▶ **Source document**:
┄┄┄┄┄┄┄┄┄┄┄┄┄┄┄┄┄┄┄┄

Restaurant information
- Established: January 12, 2022
- Owners: Blake Foster; David Sigal;
- Head chef: Liz Serrone
- Food type: Italian-American
- Location: 5411 Northeast 30th Avenue, Portland, Multnomah, Oregon, 97211, United States
- Coordinates: 45°33′44″N 122°38′06″W﻿ / ﻿45.5623049°N 122.63502°W
- Website: gabbianospdx.com

= Gabbiano's =

Restaurant in Portland, Oregon, U.S.

Gabbiano's is an Italian-American restaurant in Portland, Oregon, in the United States. Blake Foster and David Sigal opened the restaurant in northeast Portland's Concordia neighborhood in January 2022.

Gabbiano's was named one of the city's best new restaurants of 2022 by The Oregonian. It has garnered a positive reception and has been described as one of Portland's "essential" restaurants and best Italian establishments by Eater Portland.

==Description==
The Italian-American restaurant Gabbiano's—its name originating from the Italian word for "seagull" and a play on the last name of one of the owners—operates at the intersection of 30th and Killingsworth in northeast Portland's Concordia neighborhood. The interior has hand-painted Italian frescos and photographs of pasta displayed on walls, as well as wooden bistro chairs. The patio has a pergola, and the restaurant uses red-and-white checkered tablecloths.

┄┄┄┄┄┄┄┄┄┄┄┄┄┄┄┄┄┄┄┄

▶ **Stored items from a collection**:
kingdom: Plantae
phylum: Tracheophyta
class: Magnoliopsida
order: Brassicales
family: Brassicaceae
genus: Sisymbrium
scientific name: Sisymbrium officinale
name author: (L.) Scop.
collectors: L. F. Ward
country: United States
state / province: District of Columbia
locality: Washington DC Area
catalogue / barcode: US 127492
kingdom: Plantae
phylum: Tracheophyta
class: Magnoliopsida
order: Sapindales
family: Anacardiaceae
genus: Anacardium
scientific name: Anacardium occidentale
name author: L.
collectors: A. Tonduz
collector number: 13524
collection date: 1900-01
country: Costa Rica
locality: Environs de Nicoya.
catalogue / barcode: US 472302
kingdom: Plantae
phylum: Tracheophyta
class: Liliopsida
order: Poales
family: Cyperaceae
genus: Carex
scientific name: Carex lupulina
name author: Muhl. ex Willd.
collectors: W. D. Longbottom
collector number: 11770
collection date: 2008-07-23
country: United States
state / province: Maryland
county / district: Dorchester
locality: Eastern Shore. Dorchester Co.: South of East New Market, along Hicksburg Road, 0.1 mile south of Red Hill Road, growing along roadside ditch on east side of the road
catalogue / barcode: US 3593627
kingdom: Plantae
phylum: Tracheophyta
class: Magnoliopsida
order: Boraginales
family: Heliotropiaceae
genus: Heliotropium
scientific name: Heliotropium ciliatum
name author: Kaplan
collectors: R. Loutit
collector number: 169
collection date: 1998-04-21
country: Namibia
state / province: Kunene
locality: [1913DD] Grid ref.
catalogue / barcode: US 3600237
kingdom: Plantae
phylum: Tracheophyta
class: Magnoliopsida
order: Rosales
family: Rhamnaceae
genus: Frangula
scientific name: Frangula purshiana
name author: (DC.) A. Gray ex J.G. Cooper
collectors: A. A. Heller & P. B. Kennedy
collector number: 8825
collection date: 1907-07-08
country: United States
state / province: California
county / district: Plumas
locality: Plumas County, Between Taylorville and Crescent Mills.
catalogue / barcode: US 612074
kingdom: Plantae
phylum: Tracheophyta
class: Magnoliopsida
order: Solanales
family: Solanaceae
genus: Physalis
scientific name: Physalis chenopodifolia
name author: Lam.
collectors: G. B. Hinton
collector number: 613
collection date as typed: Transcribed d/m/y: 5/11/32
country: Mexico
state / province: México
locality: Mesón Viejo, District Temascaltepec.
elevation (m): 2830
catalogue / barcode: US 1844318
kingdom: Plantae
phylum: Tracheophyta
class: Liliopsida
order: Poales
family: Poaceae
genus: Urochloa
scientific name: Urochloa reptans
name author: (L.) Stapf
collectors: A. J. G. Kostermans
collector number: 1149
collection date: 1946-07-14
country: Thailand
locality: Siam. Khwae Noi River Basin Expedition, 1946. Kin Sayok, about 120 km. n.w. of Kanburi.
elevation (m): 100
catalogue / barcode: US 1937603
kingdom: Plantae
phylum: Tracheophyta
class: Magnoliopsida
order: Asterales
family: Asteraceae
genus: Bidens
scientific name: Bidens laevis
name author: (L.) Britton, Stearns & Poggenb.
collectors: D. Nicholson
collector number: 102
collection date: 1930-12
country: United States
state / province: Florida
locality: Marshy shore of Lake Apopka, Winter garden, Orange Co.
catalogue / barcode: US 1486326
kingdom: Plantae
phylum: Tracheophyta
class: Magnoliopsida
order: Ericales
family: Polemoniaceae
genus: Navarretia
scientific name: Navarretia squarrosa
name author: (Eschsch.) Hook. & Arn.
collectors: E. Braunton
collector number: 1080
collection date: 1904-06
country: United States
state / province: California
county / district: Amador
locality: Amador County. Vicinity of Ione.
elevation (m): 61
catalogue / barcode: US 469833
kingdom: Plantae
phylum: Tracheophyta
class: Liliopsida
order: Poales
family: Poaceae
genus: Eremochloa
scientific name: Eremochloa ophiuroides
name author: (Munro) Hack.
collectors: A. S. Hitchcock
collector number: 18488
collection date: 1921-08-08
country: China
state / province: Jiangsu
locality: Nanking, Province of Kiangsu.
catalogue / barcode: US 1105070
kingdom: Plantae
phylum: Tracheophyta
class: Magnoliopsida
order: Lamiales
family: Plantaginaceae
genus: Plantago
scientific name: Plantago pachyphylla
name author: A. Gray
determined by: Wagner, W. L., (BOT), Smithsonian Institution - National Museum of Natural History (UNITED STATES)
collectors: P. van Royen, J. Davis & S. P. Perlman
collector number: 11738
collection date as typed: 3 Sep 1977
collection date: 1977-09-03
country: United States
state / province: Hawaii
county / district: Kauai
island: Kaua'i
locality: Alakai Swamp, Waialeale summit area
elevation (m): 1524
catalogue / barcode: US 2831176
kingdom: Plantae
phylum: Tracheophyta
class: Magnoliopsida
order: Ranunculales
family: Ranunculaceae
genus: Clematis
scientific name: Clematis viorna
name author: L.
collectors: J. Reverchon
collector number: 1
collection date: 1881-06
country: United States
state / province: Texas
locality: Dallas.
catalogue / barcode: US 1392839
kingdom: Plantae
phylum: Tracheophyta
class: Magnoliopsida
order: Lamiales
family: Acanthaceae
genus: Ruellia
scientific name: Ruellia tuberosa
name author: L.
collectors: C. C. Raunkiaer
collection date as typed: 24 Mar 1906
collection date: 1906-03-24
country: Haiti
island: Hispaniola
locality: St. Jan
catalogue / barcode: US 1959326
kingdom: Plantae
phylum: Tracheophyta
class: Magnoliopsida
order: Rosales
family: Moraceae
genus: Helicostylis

┄┄┄┄┄┄┄┄┄┄┄┄┄┄┄┄┄┄┄┄

▶ **Exercise requirements**:
[1] Who is the head chef named in the restaurant profile?
[2] Swap "Concordia" for "Alberta" in the part of the restaurant profile that opens with the words "Gabbiano's is an" and closes with "in January 2022.".
[3] List every decorative feature or furnishing of the restaurant that the Description section of the restaurant profile mentions.
Work only from the restaurant profile, and use nothing else.

▶ **Results by task**:
[1] Liz Serrone

[2]
Gabbiano's is an Italian-American restaurant in Portland, Oregon, in the United States. Blake Foster and David Sigal opened the restaurant in northeast Portland's Alberta neighborhood in January 2022.

[3]
- hand-painted Italian frescos
- photographs of pasta displayed on walls
- wooden bistro chairs
- a pergola on the patio
- red-and-white checkered tablecloths